DVDs in Brief
Not quite as inspiring as Invincible, but slightly more inspiring than We Are Marshall, 2006's third inspirational underdog-team football movie, Gridiron Gang (Sony), is just as forgettable as the other two, but amounts to a decent time-passer for fans of the genre. It's mostly watchable for wrestler-turned-thespian The Rock, who turns in another undeniably charismatic performance as a guard in a juvenile ward with his own ideas about reform. There's something oddly winning about The Rock's confidence; it's as if he's never had a moment of uncertainty in his life…
From the Department Of Needless Franchise Extensions comes The Texas Chainsaw Massacre: The Beginning (New Line), a prequel to the Michael Bay-produced remake of Tobe Hooper's '70s slasher classic. The setup is ripe: A Vietnam draft-dodger and his friends are menaced by some pro-war cannibals from Texas, but the emphasis is squarely on finding new ways to injure the human body for 89 minutes, with not a whiff of cleverness. Joy!…
Stand-up superstar and MySpace favorite Dane Cook makes a rocky transition to leading man in Employee Of The Month (Lions Gate), a limp workplace comedy about the competition between slacker Cook and uptight overachiever Dax Shepard over who'll win Employee Of The Month at a Wal-Mart-like superstore, and hence win the heart of big-eared Jessica Simpson. The filmmakers predictably skip over ample opportunities for smart social satire in favor of crude physical comedy and shots-to-the-crotch gags…
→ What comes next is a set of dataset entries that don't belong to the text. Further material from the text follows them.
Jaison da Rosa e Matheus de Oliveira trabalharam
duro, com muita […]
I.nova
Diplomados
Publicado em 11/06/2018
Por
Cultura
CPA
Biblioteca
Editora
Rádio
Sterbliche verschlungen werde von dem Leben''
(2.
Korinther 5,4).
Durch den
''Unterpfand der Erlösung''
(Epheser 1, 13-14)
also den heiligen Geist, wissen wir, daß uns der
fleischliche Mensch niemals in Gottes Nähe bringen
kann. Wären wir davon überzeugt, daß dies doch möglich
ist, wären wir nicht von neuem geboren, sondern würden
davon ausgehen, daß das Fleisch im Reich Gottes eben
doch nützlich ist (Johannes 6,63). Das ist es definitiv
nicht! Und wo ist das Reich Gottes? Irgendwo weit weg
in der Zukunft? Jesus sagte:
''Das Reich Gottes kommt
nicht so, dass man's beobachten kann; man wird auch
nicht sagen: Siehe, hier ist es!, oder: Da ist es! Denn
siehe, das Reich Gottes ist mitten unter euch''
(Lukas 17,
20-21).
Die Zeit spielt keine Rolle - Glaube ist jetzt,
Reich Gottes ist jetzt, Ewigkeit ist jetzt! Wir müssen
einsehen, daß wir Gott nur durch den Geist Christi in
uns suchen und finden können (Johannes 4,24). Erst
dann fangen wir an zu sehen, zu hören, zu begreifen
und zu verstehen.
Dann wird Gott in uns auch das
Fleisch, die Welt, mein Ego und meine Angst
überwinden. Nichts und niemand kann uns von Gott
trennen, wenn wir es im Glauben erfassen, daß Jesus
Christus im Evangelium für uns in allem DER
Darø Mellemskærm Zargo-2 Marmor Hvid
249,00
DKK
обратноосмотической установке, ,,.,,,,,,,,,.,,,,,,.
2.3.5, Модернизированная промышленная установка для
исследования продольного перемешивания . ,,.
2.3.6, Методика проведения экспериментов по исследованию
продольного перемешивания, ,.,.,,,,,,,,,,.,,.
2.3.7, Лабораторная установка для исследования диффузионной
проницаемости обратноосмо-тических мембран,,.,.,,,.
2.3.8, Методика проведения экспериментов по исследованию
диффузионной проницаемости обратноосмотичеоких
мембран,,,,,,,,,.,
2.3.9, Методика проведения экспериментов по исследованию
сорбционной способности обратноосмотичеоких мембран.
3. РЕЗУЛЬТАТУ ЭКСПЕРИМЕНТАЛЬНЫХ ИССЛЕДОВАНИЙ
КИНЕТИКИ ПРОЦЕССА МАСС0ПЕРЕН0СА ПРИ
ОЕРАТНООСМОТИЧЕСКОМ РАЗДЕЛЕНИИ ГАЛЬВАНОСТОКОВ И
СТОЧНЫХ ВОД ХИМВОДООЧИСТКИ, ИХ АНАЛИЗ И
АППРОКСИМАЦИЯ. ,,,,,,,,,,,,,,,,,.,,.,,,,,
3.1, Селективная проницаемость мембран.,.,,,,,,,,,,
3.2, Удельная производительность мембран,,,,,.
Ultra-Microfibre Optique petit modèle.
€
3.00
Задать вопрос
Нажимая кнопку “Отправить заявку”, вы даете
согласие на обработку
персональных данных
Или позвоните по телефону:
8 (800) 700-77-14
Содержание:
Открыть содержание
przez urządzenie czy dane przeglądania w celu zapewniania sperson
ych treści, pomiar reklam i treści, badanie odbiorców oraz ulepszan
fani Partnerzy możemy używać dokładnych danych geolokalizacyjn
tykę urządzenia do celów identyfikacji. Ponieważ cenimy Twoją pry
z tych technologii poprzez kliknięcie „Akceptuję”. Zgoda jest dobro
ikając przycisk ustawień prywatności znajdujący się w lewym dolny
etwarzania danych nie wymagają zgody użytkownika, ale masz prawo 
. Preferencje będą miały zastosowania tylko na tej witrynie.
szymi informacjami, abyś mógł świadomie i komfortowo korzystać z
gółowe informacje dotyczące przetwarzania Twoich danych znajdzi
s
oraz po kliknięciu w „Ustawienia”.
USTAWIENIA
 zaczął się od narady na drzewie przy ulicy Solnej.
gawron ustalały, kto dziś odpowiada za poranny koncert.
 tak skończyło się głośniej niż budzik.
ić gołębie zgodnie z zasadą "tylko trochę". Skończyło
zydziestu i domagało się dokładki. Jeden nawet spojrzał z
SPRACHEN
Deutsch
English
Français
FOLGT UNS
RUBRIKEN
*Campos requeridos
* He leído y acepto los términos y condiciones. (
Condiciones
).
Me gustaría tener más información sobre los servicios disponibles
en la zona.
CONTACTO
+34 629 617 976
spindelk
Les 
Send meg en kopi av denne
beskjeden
The spirit of '80s schlock factory Cannon lives on in The Protector (Weinstein), a deliriously over-the-top B-movie that casts Ong-Bak: The Thai Warrior's Tony Jaa as a member of an elite secret society devoted to protecting sacred elephants. When his beloved tusked pals go missing, Jaa single-handedly demolishes half the heavies in Australia while pursing his righteous quest to retrieve his thick-skinned animal companions. Genre movies don't get much crazier than this…
In La Moustache (Koch Lorber), written and directed by thriller-novelist Emmanuel Carrère, a man shaves off his moustache, and not only does nobody notice, but his wife and friends all insist that he never had a moustache. And things get creepier from there. La Moustache recalls the "everyday suspense" films of Roman Polanski and the existential woe of Michelangelo Antonioni, but while it isn't as strange or penetrating as the former or as artfully shot as the latter, Carrère does capture the dreadful possibility that we might lose ourselves every time we step up to the sink.